[User interface change data]
──────────────────────────────

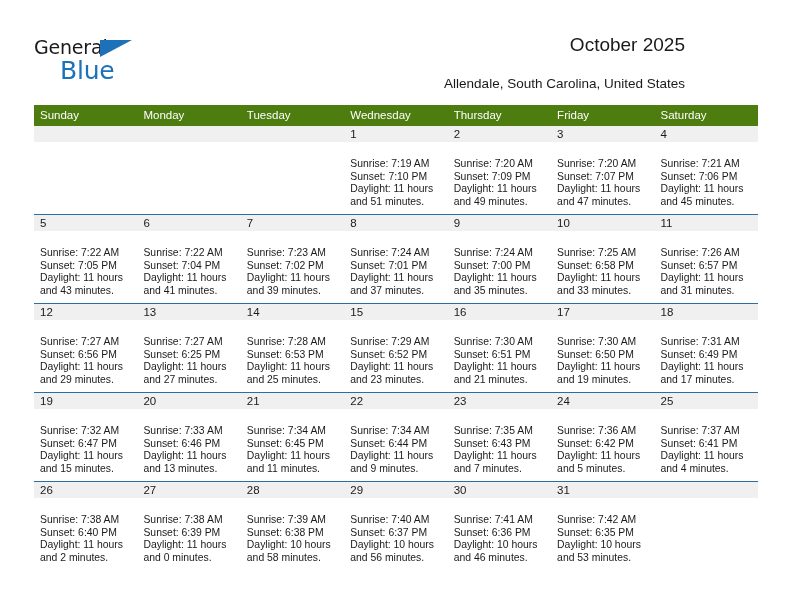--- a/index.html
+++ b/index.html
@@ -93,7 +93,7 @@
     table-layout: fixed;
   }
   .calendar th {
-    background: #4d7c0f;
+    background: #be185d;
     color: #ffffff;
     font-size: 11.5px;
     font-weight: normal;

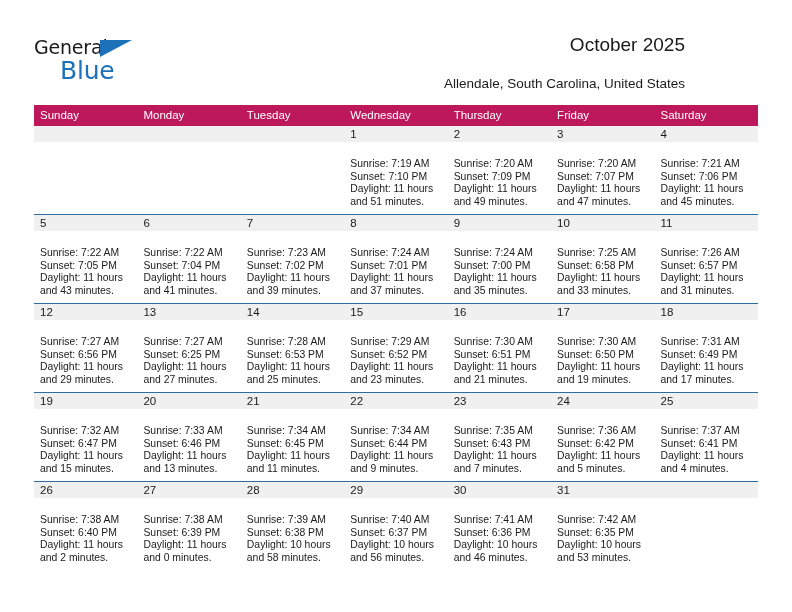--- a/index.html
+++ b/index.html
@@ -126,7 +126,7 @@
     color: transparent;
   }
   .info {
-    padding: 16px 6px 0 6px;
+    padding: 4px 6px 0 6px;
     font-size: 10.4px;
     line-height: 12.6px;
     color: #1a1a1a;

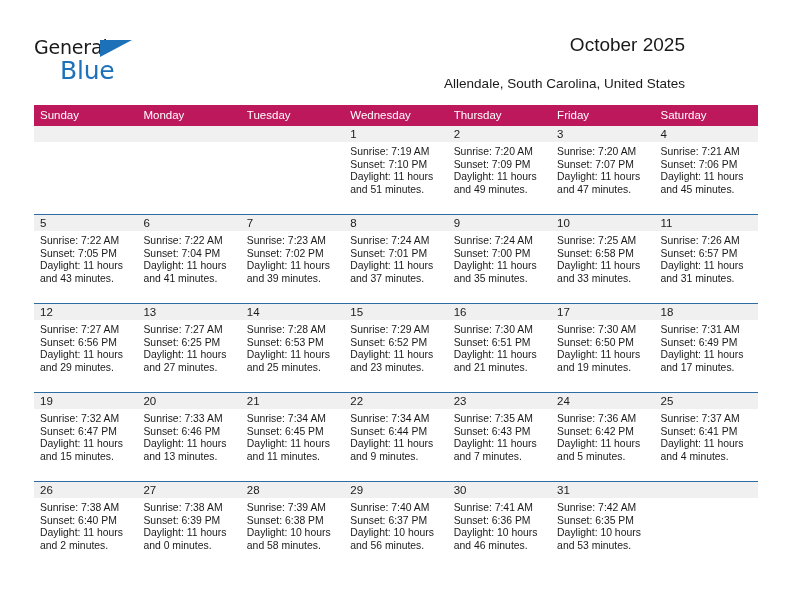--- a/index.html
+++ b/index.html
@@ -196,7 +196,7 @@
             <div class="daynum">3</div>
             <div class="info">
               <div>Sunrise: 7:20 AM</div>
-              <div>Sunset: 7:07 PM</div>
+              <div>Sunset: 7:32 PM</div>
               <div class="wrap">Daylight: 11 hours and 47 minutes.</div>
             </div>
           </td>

──────────────────────────────

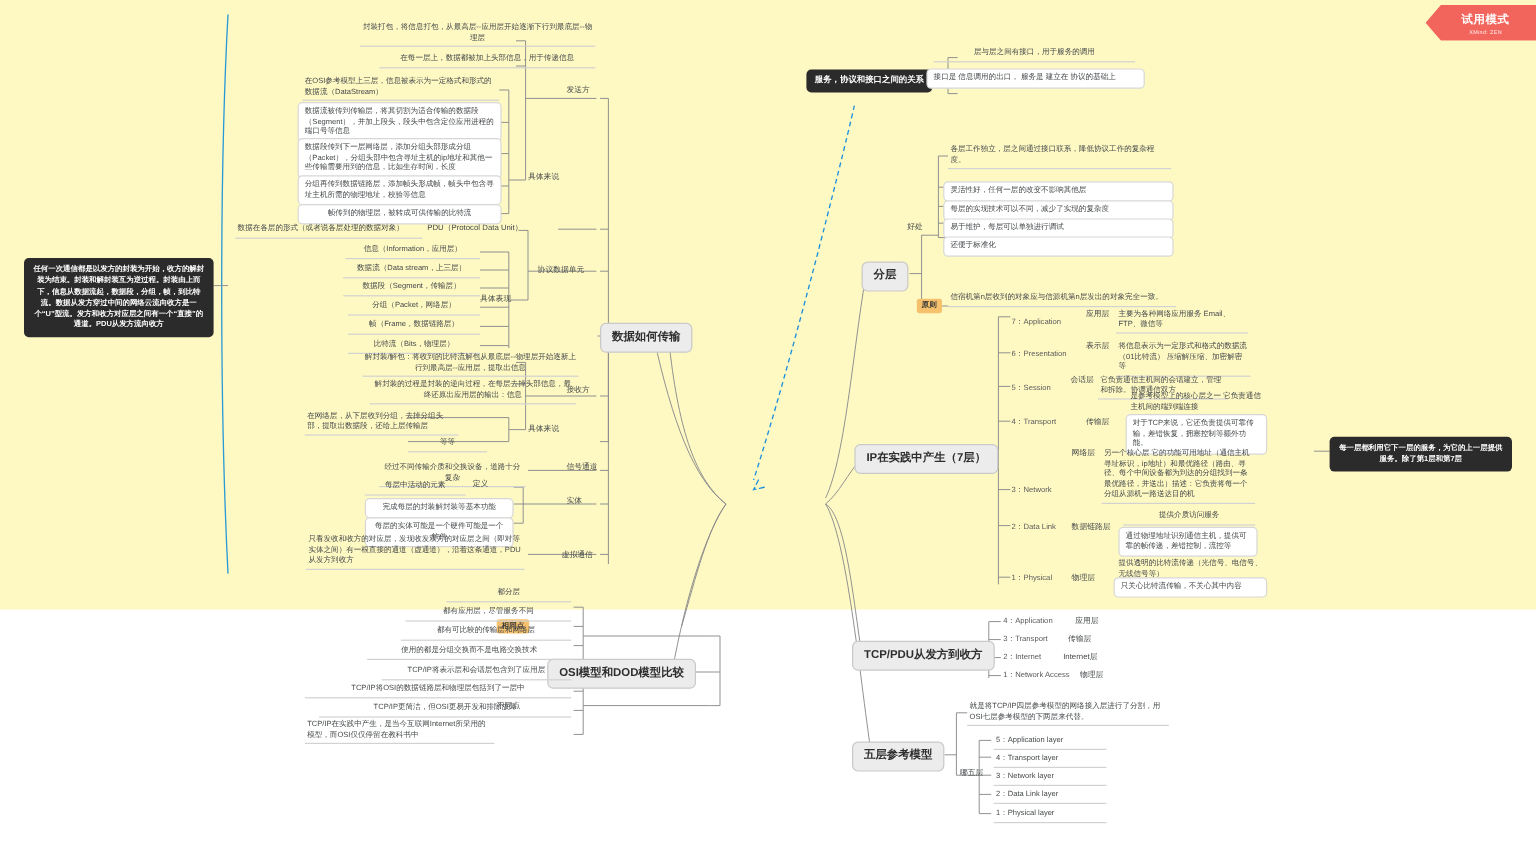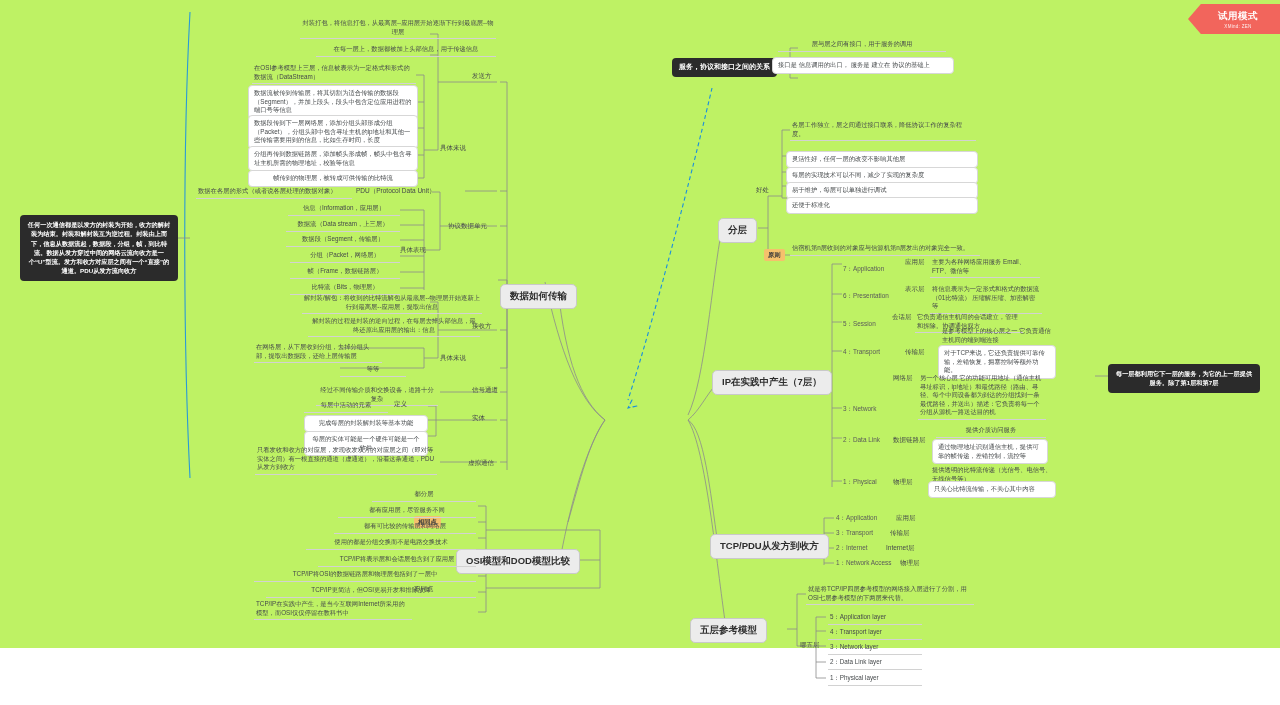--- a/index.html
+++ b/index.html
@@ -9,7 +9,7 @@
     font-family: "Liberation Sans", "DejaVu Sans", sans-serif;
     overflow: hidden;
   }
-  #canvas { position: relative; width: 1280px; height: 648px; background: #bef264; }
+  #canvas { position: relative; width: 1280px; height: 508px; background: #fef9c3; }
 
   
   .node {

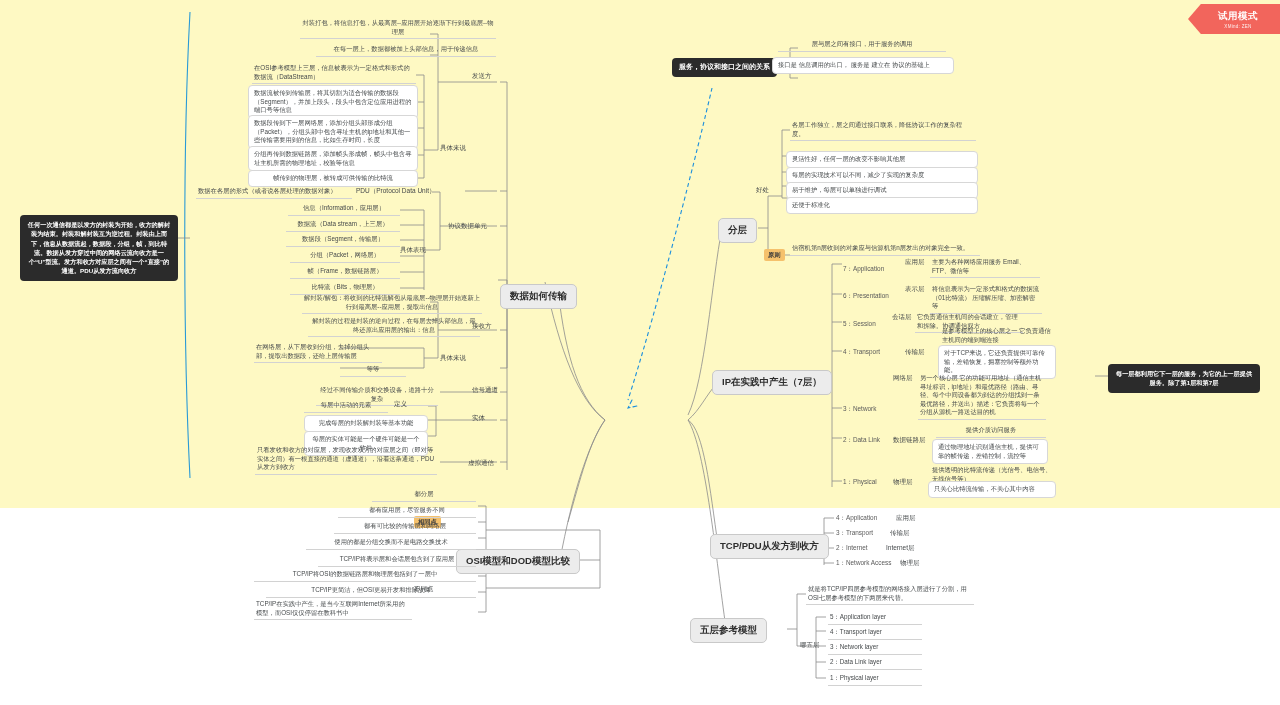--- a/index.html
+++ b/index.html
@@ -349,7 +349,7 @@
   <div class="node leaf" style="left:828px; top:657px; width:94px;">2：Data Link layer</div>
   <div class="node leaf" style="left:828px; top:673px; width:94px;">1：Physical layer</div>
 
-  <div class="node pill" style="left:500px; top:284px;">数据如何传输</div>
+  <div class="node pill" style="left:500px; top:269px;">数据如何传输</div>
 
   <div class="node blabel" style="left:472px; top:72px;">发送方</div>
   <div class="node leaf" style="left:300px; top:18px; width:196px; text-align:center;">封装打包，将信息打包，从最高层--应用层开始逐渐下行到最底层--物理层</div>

──────────────────────────────

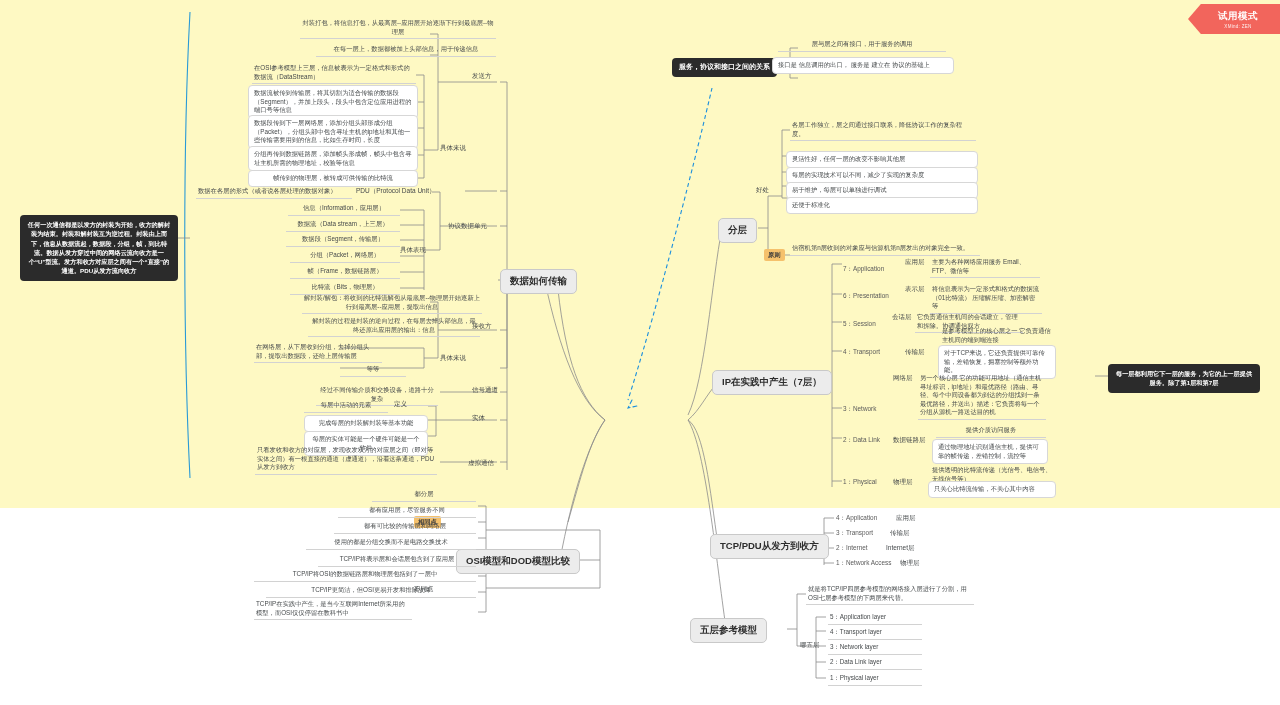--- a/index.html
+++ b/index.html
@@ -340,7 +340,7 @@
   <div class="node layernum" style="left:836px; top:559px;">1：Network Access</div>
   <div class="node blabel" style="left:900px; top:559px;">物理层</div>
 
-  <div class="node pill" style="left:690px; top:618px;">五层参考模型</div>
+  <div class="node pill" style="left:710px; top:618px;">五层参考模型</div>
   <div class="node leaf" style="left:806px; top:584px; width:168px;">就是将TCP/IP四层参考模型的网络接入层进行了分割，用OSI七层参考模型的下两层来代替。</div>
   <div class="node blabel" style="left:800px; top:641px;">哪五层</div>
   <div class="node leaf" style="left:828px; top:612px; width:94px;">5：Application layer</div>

──────────────────────────────

● ASSIGNMENT
Once you have checked each line above for the string "五层参考模型", state how many lines contain it and add nothing more.

● FINISHED EXERCISE
2